Where in Canada are you thinking of moving?

I'm a soon to be teacher as well, I live in Vancouver.

I can honestly tell you, right now there are no jobs for teachers in my area. Unless you want to teach in a more rural area, you might have some luck in BC. There are a fair number of jobs if you want to teach English.

Actually, there seems to be a shift coming soon to centralize the qualifications for becoming a teacher in Canada. I emailed the BC teacher's federation recently and they told me that soon your qualifications from other provinces will allow you to work anywhere in Canada. Although currently, they do not.

Check out Ontario, they have the most jobs usually in any market plus I know for a fact they as a province recognize way more foreign teaching credentials than at least BC.

Right now in Canada, it is being speculated that teaching jobs will start to open up when the baby boomer generation start to retire in larger numbers (no offense to any baby boomers), so somewhere in the next 5 years.
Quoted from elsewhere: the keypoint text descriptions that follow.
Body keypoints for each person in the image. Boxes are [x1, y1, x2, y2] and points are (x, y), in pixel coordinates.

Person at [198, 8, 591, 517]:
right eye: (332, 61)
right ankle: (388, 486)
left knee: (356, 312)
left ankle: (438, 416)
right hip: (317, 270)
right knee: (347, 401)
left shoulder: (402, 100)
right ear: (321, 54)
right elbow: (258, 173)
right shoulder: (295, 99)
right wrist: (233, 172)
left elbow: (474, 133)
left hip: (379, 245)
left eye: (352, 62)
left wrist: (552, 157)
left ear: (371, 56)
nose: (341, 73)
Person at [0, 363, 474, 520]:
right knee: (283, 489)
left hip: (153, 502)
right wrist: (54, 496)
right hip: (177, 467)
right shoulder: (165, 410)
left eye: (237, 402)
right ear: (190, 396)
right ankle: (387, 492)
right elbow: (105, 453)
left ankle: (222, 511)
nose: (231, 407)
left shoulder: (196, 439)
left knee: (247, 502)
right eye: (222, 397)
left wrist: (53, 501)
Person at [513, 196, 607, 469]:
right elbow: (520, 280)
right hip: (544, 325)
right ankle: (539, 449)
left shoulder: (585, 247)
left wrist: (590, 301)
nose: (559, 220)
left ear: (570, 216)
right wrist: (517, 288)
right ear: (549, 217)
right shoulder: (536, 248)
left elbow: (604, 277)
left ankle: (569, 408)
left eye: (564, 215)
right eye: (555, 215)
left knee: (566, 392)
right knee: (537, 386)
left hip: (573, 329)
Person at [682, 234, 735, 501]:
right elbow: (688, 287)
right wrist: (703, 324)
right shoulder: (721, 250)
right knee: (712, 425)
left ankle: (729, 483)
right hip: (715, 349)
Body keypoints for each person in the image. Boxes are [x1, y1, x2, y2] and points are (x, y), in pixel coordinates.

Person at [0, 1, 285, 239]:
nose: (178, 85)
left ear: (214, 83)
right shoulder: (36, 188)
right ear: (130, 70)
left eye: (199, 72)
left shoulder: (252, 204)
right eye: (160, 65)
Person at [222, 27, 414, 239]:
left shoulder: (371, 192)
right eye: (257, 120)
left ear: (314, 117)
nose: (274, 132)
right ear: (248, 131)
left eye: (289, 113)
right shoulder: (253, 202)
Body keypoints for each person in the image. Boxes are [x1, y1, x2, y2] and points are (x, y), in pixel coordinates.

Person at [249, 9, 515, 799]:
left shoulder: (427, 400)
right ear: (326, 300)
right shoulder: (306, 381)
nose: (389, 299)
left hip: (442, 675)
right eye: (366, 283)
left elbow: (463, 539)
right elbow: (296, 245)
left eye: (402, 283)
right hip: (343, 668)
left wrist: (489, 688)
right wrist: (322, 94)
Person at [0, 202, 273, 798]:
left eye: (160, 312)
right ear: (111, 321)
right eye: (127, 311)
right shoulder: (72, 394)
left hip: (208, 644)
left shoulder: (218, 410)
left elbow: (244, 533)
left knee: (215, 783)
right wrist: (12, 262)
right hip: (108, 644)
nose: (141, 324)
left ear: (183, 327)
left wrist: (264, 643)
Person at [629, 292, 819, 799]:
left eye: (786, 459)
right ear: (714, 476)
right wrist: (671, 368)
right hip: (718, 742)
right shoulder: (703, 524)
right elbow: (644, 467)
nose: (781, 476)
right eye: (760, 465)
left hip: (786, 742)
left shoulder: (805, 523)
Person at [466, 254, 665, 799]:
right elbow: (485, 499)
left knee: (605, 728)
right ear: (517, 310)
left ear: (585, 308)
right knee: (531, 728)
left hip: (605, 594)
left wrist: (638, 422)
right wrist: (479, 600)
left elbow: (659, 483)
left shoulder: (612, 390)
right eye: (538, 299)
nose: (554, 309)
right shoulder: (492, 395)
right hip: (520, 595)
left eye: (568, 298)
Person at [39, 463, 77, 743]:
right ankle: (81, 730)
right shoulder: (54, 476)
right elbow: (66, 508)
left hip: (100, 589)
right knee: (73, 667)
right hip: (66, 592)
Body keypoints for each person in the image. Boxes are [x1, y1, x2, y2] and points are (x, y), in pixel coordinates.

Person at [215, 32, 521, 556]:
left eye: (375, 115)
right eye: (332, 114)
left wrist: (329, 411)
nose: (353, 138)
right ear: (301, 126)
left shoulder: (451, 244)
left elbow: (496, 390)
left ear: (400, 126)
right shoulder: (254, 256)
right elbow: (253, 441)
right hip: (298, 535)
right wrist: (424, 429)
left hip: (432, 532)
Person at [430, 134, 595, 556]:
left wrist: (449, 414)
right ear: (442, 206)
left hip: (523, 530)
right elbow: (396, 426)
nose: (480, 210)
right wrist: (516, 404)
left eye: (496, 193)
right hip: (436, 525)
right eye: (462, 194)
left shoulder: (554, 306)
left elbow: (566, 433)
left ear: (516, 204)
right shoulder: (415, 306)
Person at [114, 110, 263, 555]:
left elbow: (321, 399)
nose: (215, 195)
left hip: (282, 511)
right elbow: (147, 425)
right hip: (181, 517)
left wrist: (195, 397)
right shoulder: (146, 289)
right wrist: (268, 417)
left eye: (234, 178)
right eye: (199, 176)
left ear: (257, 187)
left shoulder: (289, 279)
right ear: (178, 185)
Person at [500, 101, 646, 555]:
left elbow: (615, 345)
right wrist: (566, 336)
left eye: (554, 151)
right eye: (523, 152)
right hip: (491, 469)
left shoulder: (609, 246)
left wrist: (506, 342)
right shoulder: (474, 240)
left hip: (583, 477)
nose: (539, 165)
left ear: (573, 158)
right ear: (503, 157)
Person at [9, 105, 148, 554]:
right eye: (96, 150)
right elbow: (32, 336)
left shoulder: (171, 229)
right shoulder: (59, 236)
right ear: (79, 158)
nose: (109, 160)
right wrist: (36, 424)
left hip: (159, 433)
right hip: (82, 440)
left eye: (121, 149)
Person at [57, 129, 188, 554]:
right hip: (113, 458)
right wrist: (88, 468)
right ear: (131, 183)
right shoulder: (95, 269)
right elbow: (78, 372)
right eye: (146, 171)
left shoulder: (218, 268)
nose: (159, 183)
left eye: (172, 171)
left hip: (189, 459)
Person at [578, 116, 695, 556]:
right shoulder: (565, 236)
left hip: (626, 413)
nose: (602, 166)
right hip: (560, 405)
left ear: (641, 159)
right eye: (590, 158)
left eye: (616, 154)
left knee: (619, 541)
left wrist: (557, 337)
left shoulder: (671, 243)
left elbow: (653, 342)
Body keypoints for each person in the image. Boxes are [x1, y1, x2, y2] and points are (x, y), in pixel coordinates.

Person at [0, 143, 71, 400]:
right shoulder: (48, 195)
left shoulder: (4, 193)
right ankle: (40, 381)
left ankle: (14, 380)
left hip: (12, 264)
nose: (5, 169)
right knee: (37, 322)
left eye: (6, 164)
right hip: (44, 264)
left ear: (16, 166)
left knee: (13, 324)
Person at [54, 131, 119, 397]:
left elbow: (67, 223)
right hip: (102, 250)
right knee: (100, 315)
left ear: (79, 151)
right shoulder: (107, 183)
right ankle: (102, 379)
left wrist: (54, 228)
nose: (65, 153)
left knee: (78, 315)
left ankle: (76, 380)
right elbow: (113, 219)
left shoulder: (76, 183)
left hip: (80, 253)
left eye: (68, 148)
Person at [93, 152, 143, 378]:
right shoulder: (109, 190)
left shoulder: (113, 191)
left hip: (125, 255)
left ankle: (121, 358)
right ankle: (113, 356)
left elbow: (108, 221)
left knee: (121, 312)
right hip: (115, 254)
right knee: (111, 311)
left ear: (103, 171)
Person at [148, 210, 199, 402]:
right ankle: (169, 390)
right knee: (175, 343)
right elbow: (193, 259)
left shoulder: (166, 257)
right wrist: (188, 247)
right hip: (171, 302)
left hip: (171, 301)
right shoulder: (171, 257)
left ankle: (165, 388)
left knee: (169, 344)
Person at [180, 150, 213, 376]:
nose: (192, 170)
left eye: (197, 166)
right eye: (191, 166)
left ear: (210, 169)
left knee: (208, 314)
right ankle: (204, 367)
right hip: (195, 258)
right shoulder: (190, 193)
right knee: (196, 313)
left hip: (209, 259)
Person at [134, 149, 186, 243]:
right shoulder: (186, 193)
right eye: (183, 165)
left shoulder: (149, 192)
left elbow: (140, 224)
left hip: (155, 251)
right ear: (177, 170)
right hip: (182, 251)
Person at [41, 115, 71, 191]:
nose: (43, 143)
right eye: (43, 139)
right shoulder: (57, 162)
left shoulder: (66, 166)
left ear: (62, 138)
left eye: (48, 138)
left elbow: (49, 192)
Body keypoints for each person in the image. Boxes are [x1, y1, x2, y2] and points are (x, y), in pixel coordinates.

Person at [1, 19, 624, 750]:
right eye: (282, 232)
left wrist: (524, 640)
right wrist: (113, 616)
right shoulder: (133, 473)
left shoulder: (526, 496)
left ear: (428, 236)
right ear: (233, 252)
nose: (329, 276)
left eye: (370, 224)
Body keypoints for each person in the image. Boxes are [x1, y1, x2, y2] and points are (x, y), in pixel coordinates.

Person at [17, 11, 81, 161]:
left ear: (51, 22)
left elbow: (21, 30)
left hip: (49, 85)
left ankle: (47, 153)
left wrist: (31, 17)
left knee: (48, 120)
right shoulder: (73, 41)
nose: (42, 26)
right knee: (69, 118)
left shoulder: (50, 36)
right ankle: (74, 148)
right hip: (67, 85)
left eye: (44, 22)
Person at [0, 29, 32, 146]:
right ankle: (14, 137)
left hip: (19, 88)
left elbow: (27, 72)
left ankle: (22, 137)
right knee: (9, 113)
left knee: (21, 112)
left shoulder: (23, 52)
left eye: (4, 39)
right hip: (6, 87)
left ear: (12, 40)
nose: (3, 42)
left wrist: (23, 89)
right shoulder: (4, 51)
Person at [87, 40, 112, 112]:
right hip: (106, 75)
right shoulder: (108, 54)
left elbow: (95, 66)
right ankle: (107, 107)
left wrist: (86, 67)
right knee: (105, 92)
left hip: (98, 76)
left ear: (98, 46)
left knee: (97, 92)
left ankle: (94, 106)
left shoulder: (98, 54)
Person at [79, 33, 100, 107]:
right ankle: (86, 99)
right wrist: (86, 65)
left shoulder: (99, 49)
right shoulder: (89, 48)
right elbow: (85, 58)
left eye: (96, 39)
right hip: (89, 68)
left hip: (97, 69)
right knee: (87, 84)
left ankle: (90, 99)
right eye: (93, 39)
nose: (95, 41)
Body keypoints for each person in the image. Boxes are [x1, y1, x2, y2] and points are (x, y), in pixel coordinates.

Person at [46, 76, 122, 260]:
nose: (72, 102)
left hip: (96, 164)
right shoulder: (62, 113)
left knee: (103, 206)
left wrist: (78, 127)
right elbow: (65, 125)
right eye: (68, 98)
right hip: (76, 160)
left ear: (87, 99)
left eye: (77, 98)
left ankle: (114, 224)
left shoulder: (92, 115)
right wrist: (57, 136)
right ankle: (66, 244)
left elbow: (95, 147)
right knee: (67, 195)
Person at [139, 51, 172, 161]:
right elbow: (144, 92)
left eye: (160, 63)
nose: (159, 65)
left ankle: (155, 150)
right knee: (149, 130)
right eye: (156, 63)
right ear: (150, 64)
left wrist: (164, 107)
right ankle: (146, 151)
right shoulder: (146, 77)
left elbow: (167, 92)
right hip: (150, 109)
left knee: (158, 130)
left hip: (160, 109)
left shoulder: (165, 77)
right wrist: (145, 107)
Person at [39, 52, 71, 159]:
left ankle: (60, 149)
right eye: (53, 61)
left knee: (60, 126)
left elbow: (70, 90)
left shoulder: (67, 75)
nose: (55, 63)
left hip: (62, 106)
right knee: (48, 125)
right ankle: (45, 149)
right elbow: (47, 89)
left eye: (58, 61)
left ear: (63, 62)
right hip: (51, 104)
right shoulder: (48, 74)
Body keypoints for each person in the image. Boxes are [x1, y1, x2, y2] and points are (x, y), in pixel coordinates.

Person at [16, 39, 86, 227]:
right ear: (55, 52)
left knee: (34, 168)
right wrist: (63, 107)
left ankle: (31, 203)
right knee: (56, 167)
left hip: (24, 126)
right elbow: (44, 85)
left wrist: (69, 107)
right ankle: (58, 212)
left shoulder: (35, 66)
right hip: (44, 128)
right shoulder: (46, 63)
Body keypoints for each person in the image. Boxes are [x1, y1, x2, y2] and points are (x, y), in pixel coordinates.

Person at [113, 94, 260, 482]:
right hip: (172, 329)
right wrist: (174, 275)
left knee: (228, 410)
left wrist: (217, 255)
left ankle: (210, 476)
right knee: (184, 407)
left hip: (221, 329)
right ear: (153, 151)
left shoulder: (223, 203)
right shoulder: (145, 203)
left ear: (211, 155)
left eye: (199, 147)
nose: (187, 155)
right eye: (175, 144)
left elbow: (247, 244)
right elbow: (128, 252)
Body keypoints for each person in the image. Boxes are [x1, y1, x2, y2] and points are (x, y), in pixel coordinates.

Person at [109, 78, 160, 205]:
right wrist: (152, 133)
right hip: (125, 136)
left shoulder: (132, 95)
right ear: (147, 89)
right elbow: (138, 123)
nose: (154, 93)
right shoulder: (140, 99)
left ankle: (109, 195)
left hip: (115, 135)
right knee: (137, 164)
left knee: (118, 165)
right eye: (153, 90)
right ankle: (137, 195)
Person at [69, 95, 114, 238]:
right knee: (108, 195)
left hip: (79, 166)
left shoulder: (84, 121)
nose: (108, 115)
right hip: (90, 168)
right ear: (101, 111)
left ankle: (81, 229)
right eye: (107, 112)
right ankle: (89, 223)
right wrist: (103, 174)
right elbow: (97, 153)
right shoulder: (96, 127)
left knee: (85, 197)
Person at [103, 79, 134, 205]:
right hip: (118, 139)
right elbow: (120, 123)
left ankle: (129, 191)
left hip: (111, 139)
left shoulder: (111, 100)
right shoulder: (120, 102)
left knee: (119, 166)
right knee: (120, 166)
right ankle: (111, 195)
I've read that there will be a lot of growth in the Atlantic region of Canada, in cities like Halifax.


----------



## beck81uk (Nov 21, 2009)

jenns027 said:


> Where in Canada are you thinking of moving?
> 
> I'm a soon to be teacher as well, I live in Vancouver.
> 
> ...


Thank you so much this really helps!
Think we're thinking of doing a BUNAC programme to come to Canada initially and we're keeping our fingers crossed that this may open a few doors for emigration. 
Good luck with finding a teaching job.


----------



## jenns027 (May 31, 2010)

beck81uk said:


> Thank you so much this really helps!
> Think we're thinking of doing a BUNAC programme to come to Canada initially and we're keeping our fingers crossed that this may open a few doors for emigration.
> Good luck with finding a teaching job.


Yay, glad to be of help  Good luck with everything too.


----------